Update: Justin Taylor pointed out an article from Public Discourse that I had forgotten about. Back in January, Justin D. Barnard wrote :

In a section of the appendix entitled, “Somatic Cell Nuclear Transfer is Fundamentally Different,” Collins argues that human “products” of SCNT are (or would be) fundamentally different from human embryos created with egg and sperm. So he concludes that while so-called “reproductive cloning” ought to be prohibited, “therapeutic cloning” represents the way forward. Collins writes, “I would argue that the immediate product of a skin cell and an enucleated egg cell fall short of the moral status of the union of sperm and egg” (pg. 256). The trouble with this view is that the “immediate product” of successful SCNT, just like the “immediate product” of the successful union of sperm and egg, is an embryonic member of the species. In the case of a human being, the embryo, whatever its origins, will, if permitted to live, develop by an internally directed process from the embryonic stage into and through the fetal, infant, child, and adolescent stages, and ultimately into adulthood. A cloned human embryo, no less than a human embryo produced by the union of gametes, is an embryonic human. That is a matter of biological fact that Collins conveniently shuffles off stage. The moral implications are clear, and clearly contradict Collins’ conclusion: the embryo produced by cloning enjoys the same moral status, whatever one judges that to be, as the embryo produced the old-fashioned way.

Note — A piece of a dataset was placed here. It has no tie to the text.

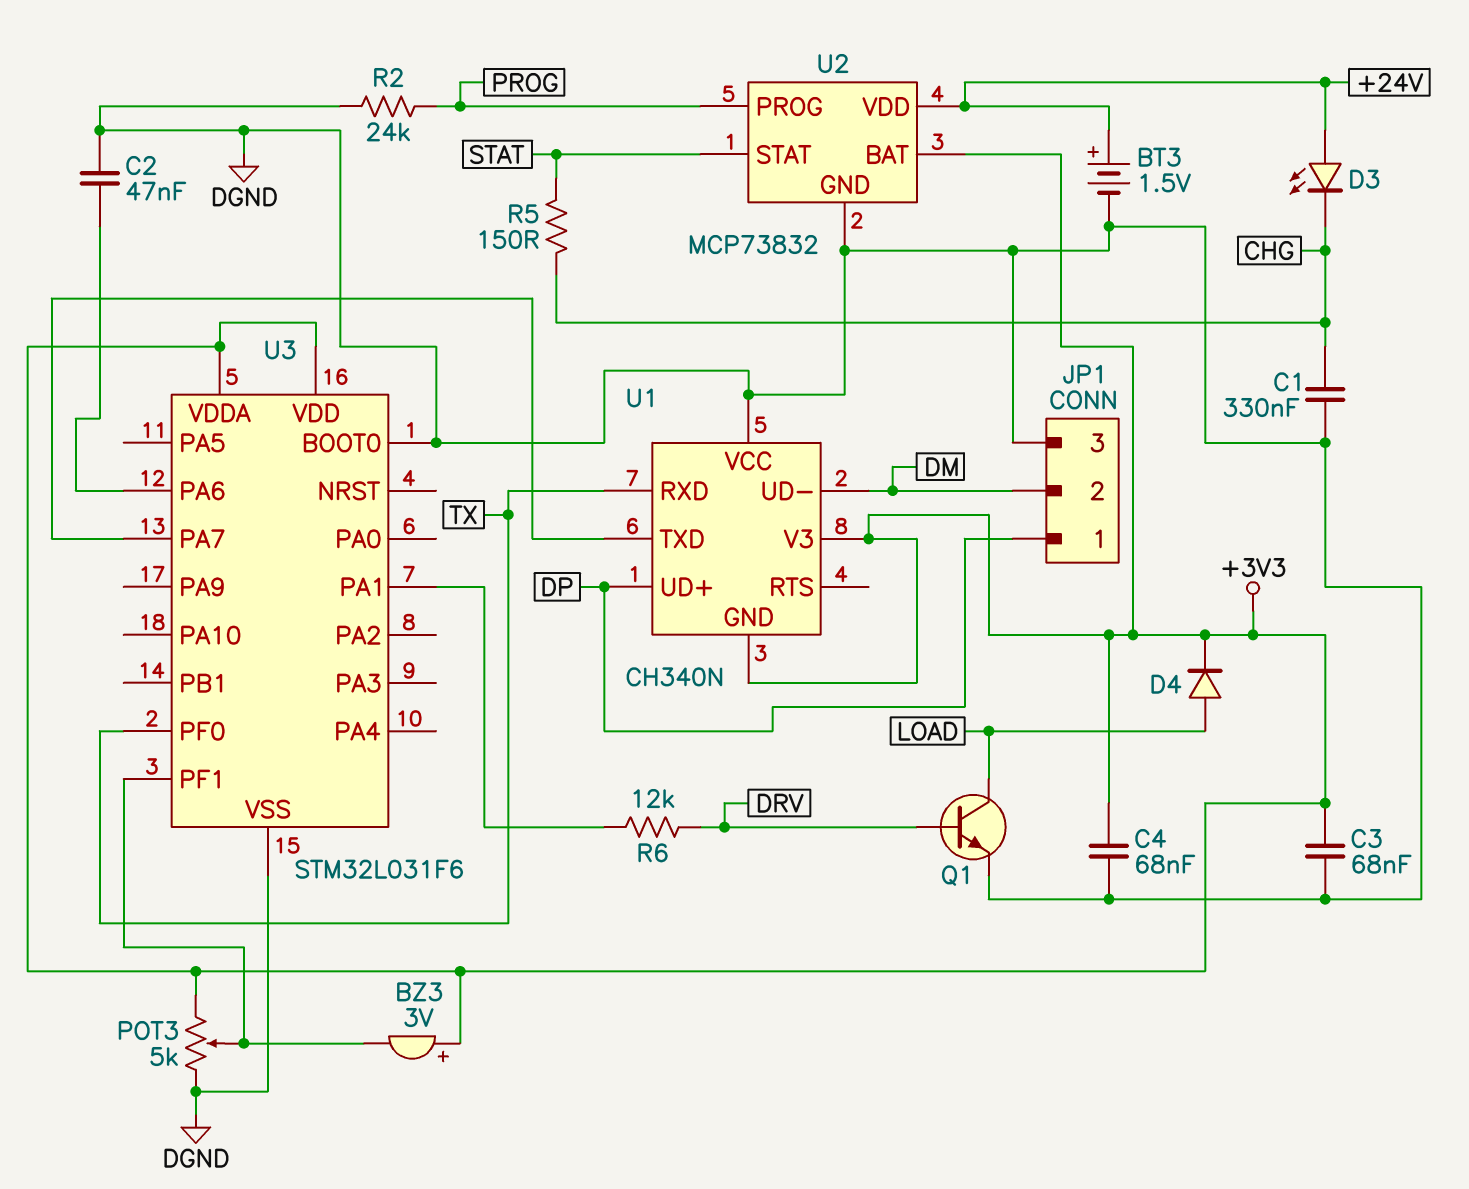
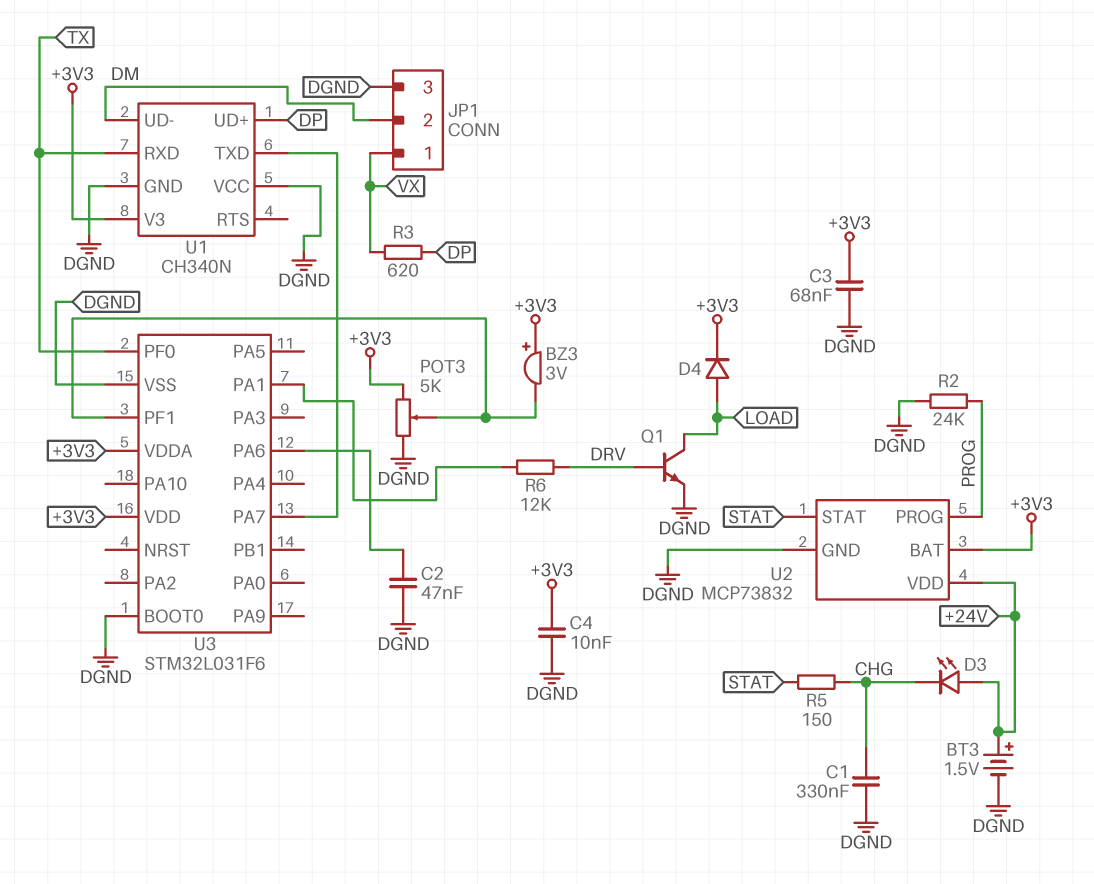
C4: 68nF (+3V3, DGND) -> 10nF (+3V3, DGND)
JP1 pin 1: DP -> VX
R3: none -> 620 (DP, VX)
U1 pin GND: +3V3 -> DGND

Notice that this directly contradicts the claim in the New Yorker article that Collins “has long opposed the creation of embryos for the purpose of research.” That is what “therapeutic cloning” means. The difference between therapeutic and reproductive cloning is that in the former the embryo is killed and in the latter it is implanted into a woman’s uterus so that it may live. Does Collins not understand what SCNT is either?